“‘The Audience is My Source of Hate:’ Xandra Ibarra and Fucking Whiteness,” in Sex on Stage: Writing the Body Politic, eds. Feona Attwood, Alison J Carr and Lynn Sally (Bloomsbury, 2025).
In this chapter I look at a confrontational model of explicit body performance which is embodied by the works of performance artist, Xandra Ibarra.
As a native Texan who grew up on the border as a brown-skinned femme woman, the politics of the border were already being played out on her body.
Over the course of ten years Ibarra created over one-hundred of these short burlesque pieces which she titled Spictacles, again as a parody of the derogatory term spic- that is levied upon Latinx people. Ibarra’s Spictacles were created with the purpose of using camp and disidentification to critique majoritarian views of queer, brown-skinned, women.
However, after ten years of ejaculating hot sauce, fisting piñatas, masturbating as the statue of liberty, stripping in a luchador mask and more, Ibarra felt that her work had ultimately “failed.” Ibarra spoke at length in our interview about how in the end she was performing for mostly white audiences who just “didn’t get it.”
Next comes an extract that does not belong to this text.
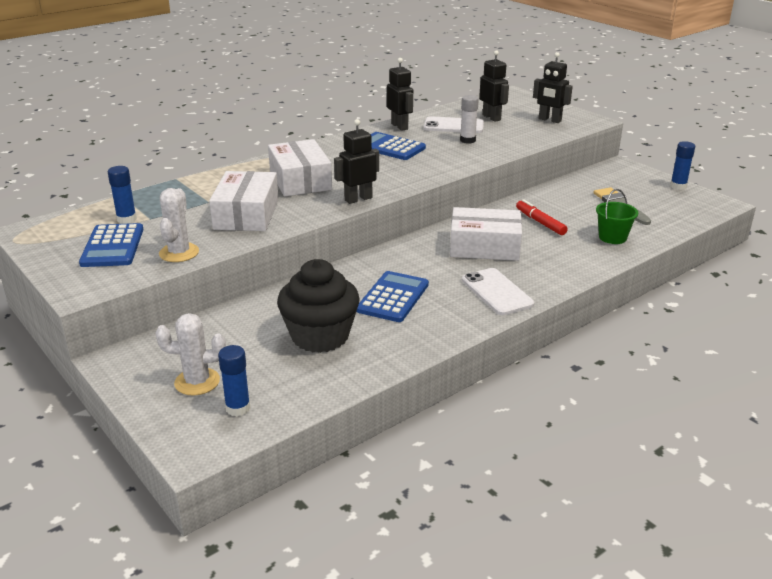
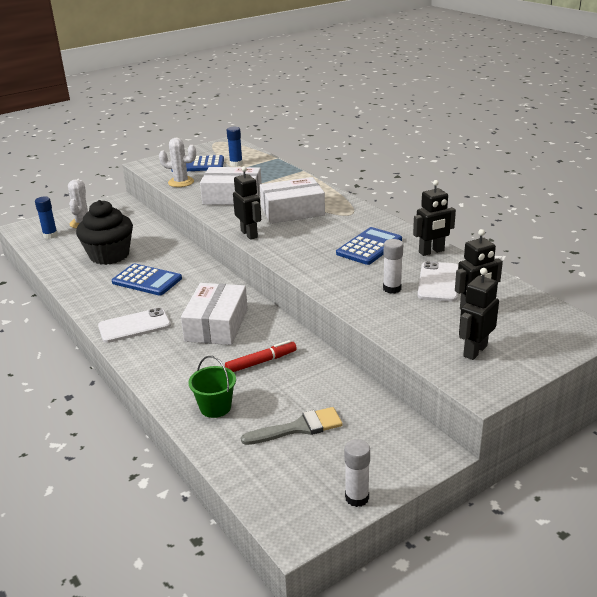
camera: 95 degrees right, 0 degrees up
blue glue stick [670,141,695,190] -> white glue stick [344,439,370,507]

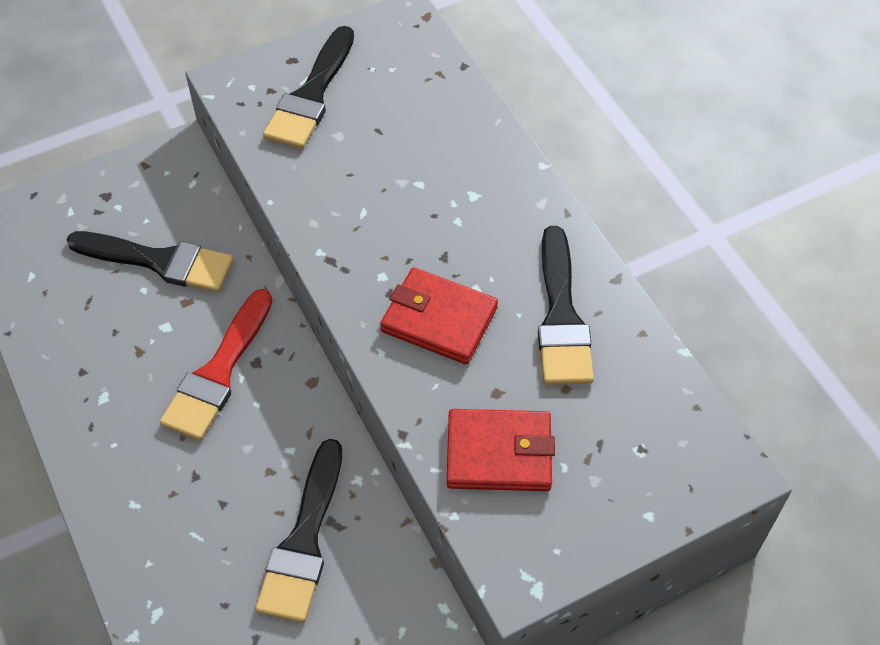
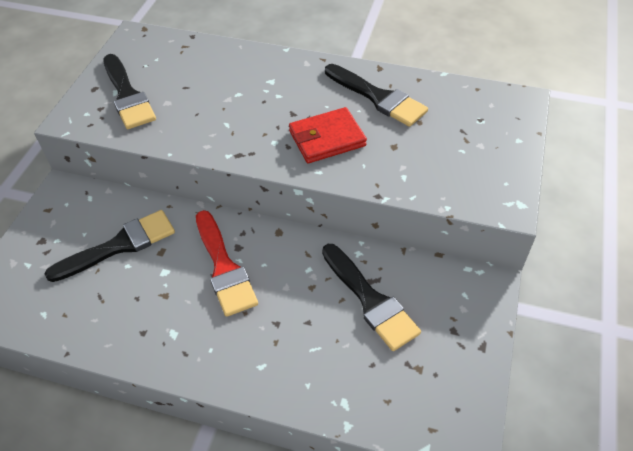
camera: 45 degrees left, 5 degrees down
red wallet [447,409,555,491] -> none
In more recent years, Ibarra’ work has turned to photography, film, and confrontational “menstrual prints” sold on Etsy. This chapter turns to Ibarra’s later “opaque” works that walk the line between performance, art, and pornography to ask, just how far is too far in performance, and what happens when audiences fail to read her explicit works as she would like them to be read?